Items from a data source
▬▬▬▬▬▬▬▬▬▬

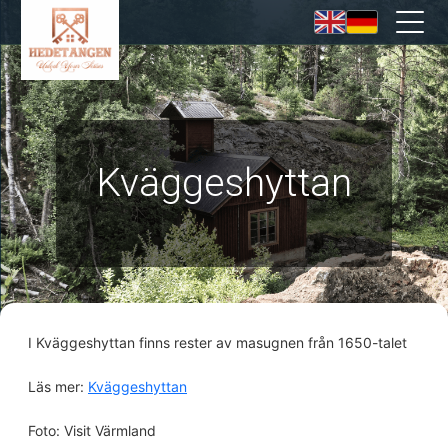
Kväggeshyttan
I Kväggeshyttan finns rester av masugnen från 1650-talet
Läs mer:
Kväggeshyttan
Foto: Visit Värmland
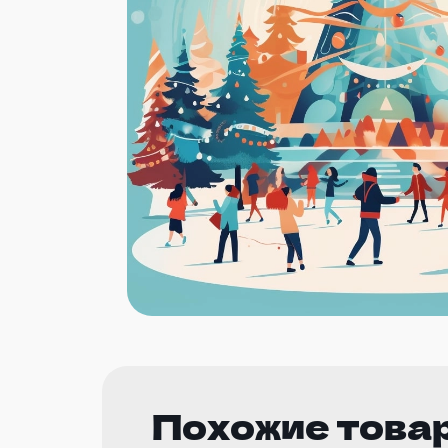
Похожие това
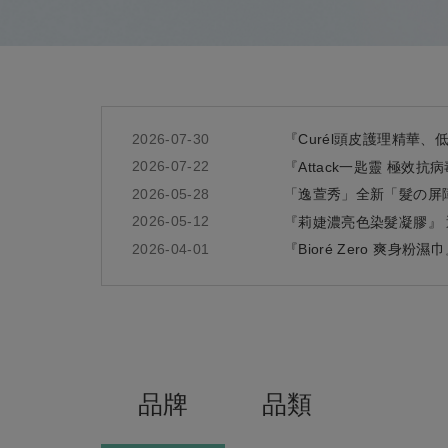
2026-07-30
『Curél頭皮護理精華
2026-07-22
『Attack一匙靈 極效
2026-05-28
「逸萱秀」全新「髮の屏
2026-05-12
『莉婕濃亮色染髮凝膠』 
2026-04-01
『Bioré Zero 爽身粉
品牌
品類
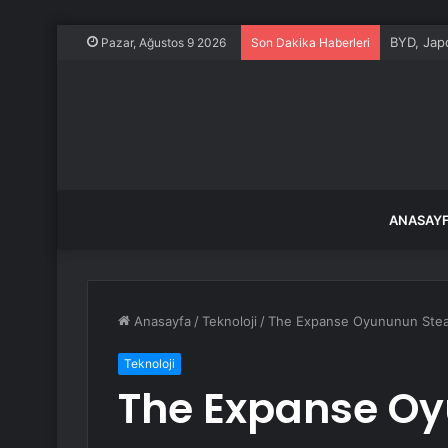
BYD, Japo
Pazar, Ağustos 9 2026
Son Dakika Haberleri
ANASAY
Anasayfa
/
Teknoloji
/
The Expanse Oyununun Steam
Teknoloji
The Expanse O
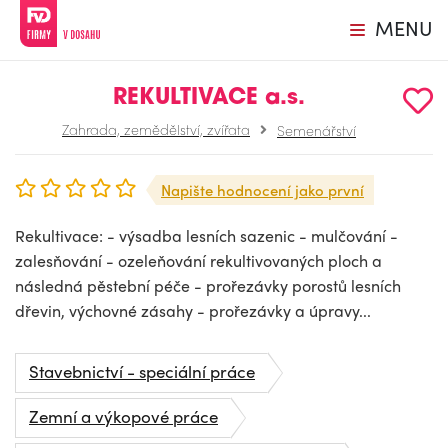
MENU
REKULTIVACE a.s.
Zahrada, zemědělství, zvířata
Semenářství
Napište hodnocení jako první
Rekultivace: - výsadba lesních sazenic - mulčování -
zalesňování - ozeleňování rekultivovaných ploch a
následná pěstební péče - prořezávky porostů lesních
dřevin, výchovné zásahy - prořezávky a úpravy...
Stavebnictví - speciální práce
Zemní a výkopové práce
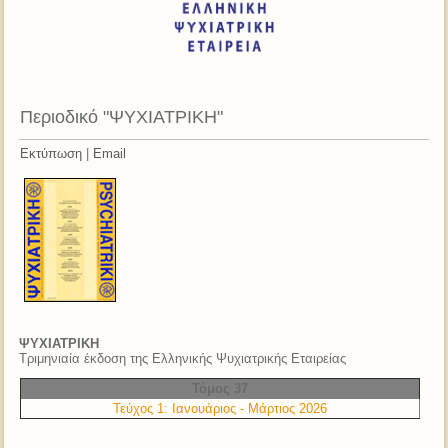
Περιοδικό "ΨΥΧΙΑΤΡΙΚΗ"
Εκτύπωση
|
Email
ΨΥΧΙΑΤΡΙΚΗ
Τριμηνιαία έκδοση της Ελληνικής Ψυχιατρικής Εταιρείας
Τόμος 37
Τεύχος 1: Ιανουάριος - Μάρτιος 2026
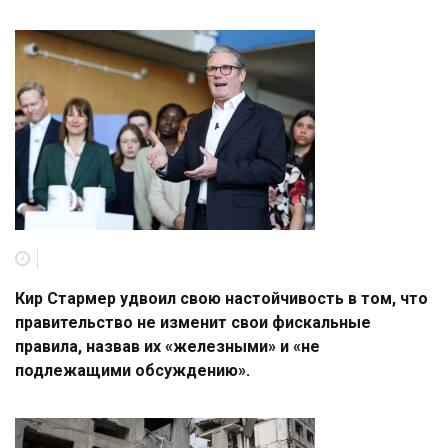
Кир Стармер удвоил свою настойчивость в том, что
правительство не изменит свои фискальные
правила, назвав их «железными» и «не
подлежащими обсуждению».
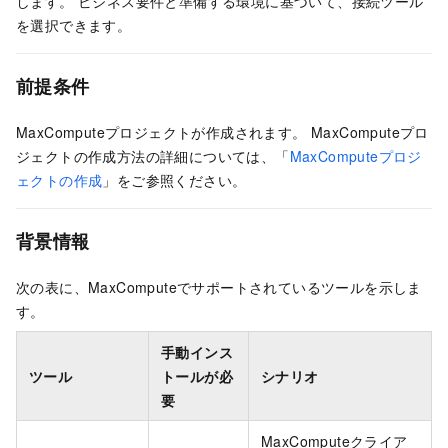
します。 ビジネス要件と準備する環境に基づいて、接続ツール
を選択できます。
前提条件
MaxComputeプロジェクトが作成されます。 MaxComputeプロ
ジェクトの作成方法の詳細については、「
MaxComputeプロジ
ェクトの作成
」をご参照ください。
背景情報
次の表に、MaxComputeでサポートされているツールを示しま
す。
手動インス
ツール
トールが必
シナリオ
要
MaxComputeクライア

▬▬▬▬▬▬▬▬▬▬

■ Your instructions: The answer consists of the records repeated exactly, without any images.

■ Response:
Kväggeshyttan
I Kväggeshyttan finns rester av masugnen från 1650-talet
Läs mer:
Kväggeshyttan
Foto: Visit Värmland
Похожие това
2026-07-30
『Curél頭皮護理精華
2026-07-22
『Attack一匙靈 極效
2026-05-28
「逸萱秀」全新「髮の屏
2026-05-12
『莉婕濃亮色染髮凝膠』 
2026-04-01
『Bioré Zero 爽身粉
品牌
品類
BYD, Japo
Pazar, Ağustos 9 2026
Son Dakika Haberleri
ANASAY
Anasayfa
/
Teknoloji
/
The Expanse Oyununun Steam
Teknoloji
The Expanse O
MENU
REKULTIVACE a.s.
Zahrada, zemědělství, zvířata
Semenářství
Napište hodnocení jako první
Rekultivace: - výsadba lesních sazenic - mulčování -
zalesňování - ozeleňování rekultivovaných ploch a
následná pěstební péče - prořezávky porostů lesních
dřevin, výchovné zásahy - prořezávky a úpravy...
Stavebnictví - speciální práce
Zemní a výkopové práce
Περιοδικό "ΨΥΧΙΑΤΡΙΚΗ"
Εκτύπωση
|
Email
ΨΥΧΙΑΤΡΙΚΗ
Τριμηνιαία έκδοση της Ελληνικής Ψυχιατρικής Εταιρείας
Τόμος 37
Τεύχος 1: Ιανουάριος - Μάρτιος 2026
Кир Стармер удвоил свою настойчивость в том, что
правительство не изменит свои фискальные
правила, назвав их «железными» и «не
подлежащими обсуждению».
します。 ビジネス要件と準備する環境に基づいて、接続ツール
を選択できます。
前提条件
MaxComputeプロジェクトが作成されます。 MaxComputeプロ
ジェクトの作成方法の詳細については、「
MaxComputeプロジ
ェクトの作成
」をご参照ください。
背景情報
次の表に、MaxComputeでサポートされているツールを示しま
す。
手動インス
ツール
トールが必
シナリオ
要
MaxComputeクライア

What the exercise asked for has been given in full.